--- Data for this task Enclosed Below ---

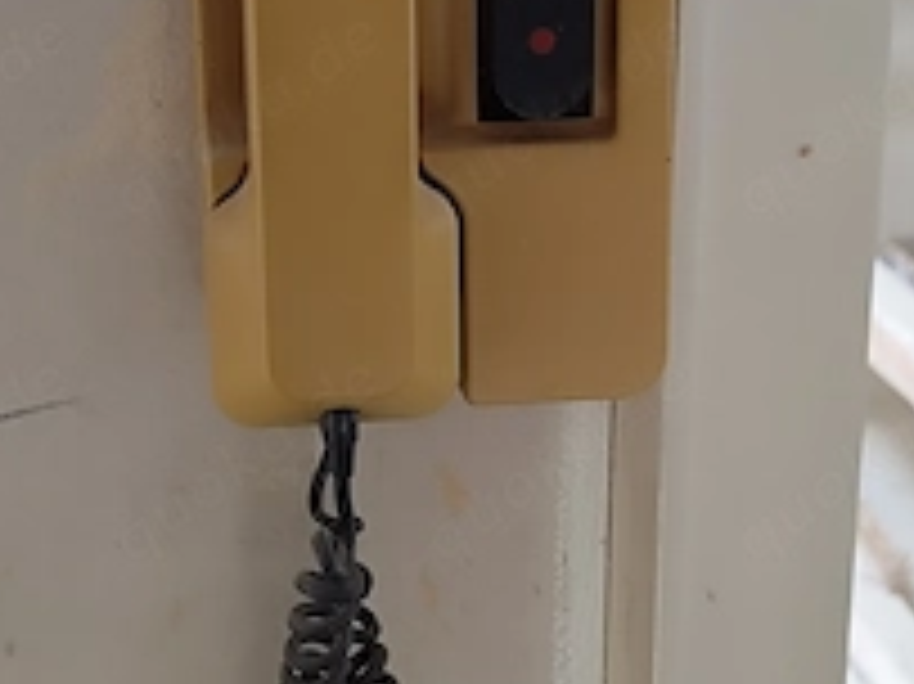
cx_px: 410
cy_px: 184
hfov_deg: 28.2
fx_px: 1821
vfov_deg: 21.1
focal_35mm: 69
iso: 1000
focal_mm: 6.14
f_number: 1.65
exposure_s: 1/25
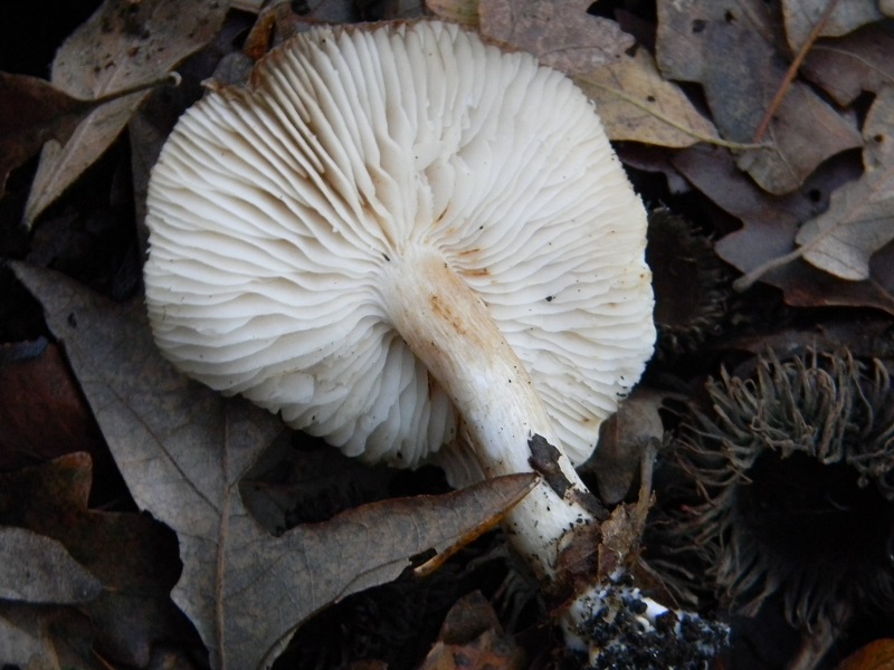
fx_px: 2144
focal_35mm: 83
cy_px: 335
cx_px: 447
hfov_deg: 23.6
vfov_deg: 17.8
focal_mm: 15.1
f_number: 4.5
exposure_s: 1/12.6
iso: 400
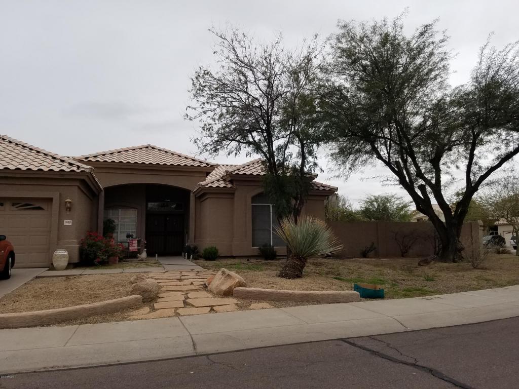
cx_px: 260
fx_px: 390
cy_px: 194
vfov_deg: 53.1
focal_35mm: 26
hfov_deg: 67.3
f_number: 1.7
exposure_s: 1/3544
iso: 50
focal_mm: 4.2
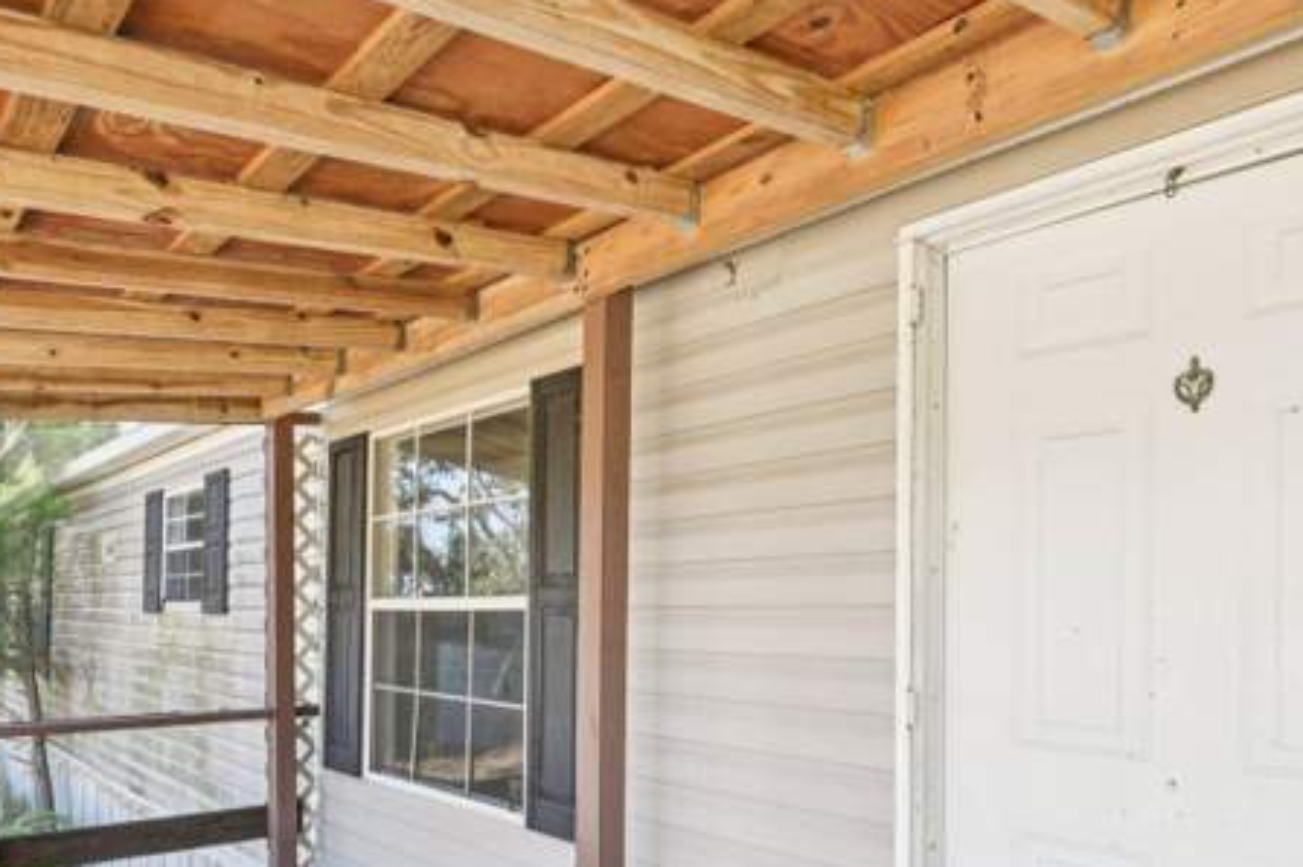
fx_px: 904
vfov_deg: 49.9
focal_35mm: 25
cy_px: 605
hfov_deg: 70.2
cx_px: 474
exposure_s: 1/15
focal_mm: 14
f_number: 8
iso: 125
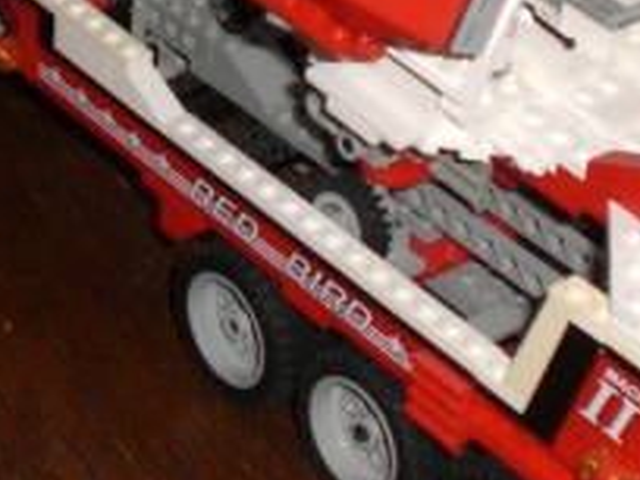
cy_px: 38
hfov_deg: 16.5
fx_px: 2200
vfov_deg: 12.3
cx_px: 216
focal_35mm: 119
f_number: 3.1
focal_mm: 6.3
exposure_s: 1/60
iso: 200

--- End of Enclosed Data for this task ---

The problem:
Output every entry above exactly, minus the pictures.

Solution for this problem:
cx_px: 410
cy_px: 184
hfov_deg: 28.2
fx_px: 1821
vfov_deg: 21.1
focal_35mm: 69
iso: 1000
focal_mm: 6.14
f_number: 1.65
exposure_s: 1/25
fx_px: 2144
focal_35mm: 83
cy_px: 335
cx_px: 447
hfov_deg: 23.6
vfov_deg: 17.8
focal_mm: 15.1
f_number: 4.5
exposure_s: 1/12.6
iso: 400
cx_px: 260
fx_px: 390
cy_px: 194
vfov_deg: 53.1
focal_35mm: 26
hfov_deg: 67.3
f_number: 1.7
exposure_s: 1/3544
iso: 50
focal_mm: 4.2
fx_px: 904
vfov_deg: 49.9
focal_35mm: 25
cy_px: 605
hfov_deg: 70.2
cx_px: 474
exposure_s: 1/15
focal_mm: 14
f_number: 8
iso: 125
cy_px: 38
hfov_deg: 16.5
fx_px: 2200
vfov_deg: 12.3
cx_px: 216
focal_35mm: 119
f_number: 3.1
focal_mm: 6.3
exposure_s: 1/60
iso: 200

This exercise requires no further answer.